Falando no assassinato de fulano de tal, afirmando que fulano foi
quem mandou. Daria o maior rebu.” Roque Araújo tem em seu poder algo
ainda mais precioso do que estes documentos: todos os originais dos
filmes de Glauber Rocha.
Ele
trabalhou com Glauber mundo afora, mas o período mais intenso foi no
último e mais polêmico filme do diretor, Idade da terra, iniciado em
1978: “Ele pretendia fazer o Idade da terra 2. A idéia foi fazer a
história de Cristo dos onze aos 33 anos. Ficou com quatro horas e
meia. Teve uma discussão com Roberto Farias. Antes de uma viagem à
Europa, me disse: ‘Pega este material, derrete, vende. Me deu o que
sobrou do filme, 38 horas de copião’. Com parte deste material,
Roque Araújo faria, anos mais tarde, o elogiado documentário Tempo
de Glauber.
Araújo tem um conhecimento empírico da arte de cinema. Aprendeu tudo
na prática. Com o passar dos anos foi se familiarizando com
equipamentos, luzes.
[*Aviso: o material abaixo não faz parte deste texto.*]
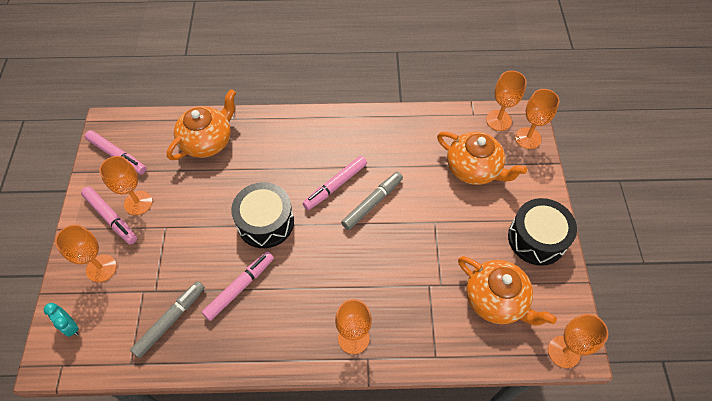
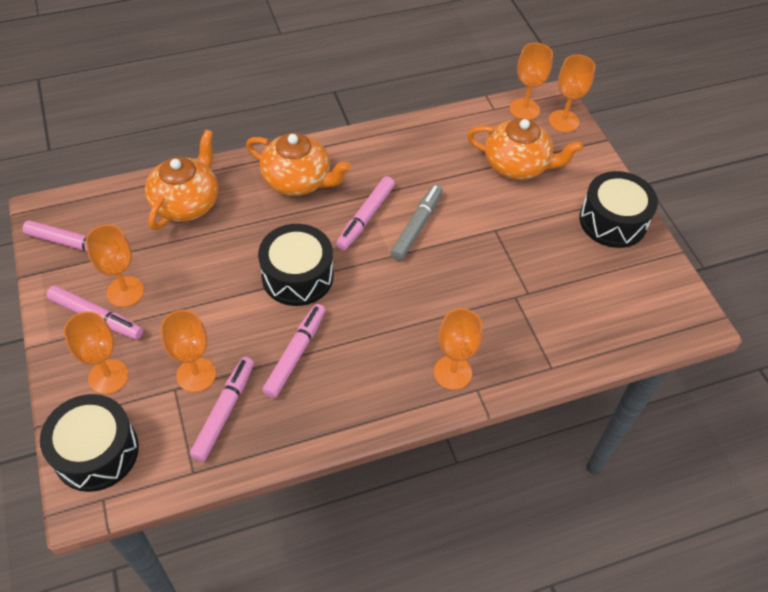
camera: 20 degrees left, 5 degrees down
turquoise clock [44,303,79,337] -> black drum [40,394,139,492]
grey marker [130,281,205,358] -> pink marker [190,357,254,462]
orange teapot [458,256,557,326] -> orange teapot moved to [246,133,351,196]
orange goblet [548,314,608,368] -> orange goblet moved to [160,310,216,392]

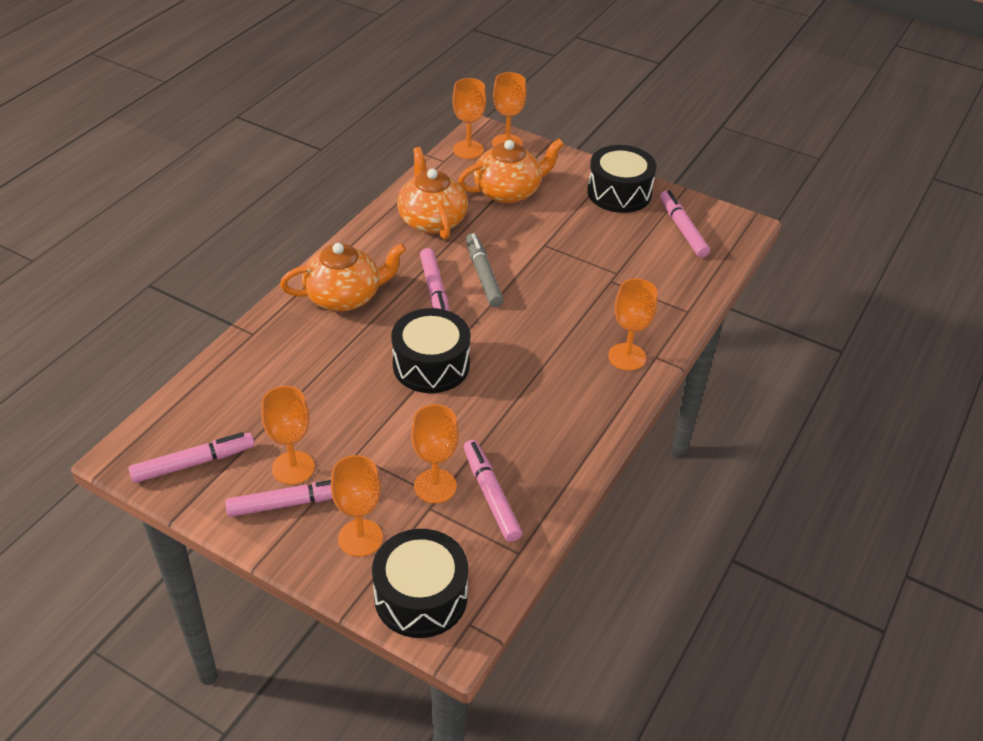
camera: 40 degrees left, 10 degrees down
orange teapot [145,130,218,230] -> orange teapot moved to [397,147,468,240]
pink marker [262,304,326,398] -> pink marker moved to [660,190,710,258]

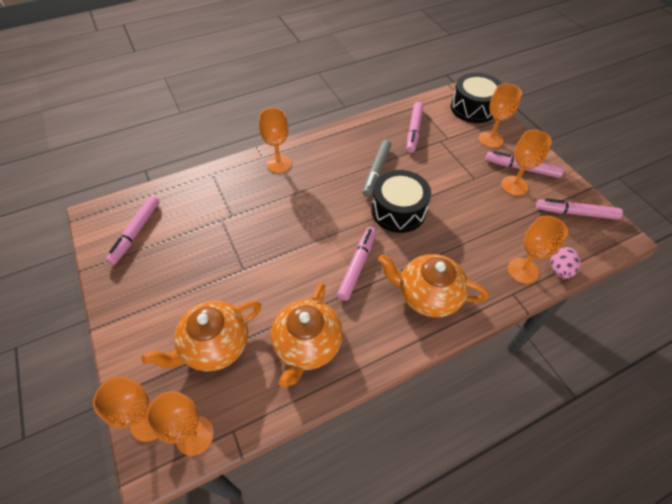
camera: 145 degrees left, 10 degrees up
orange goblet [411,404,459,503] -> orange goblet moved to [508,216,568,284]
orange teapot [458,139,564,203] -> orange teapot turned 45 degrees counterclockwise [141,301,261,371]
grey marker [466,233,504,307] -> grey marker moved to [362,140,391,197]
black drum [587,145,657,213] -> none
none -> pink egg [551,247,581,279]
Sabe diferenciar câmeras, fala de cátedra sobre
a diferença do cinema digital e o feito com película, esta última
ainda sua “preferência”.
Hoje
ele ocupa uma função na Diretoria de Artes Visuais e Multimeios,
ligada a Fundação de Cultura do Estado da Bahia, dirige, fotografa,
faz a música dos seus filmes e cuida do seu hobby: colecionar
equipamento de cinema, com uma considerável e preciosa coleção de
câmeras, algumas do começo do século passado.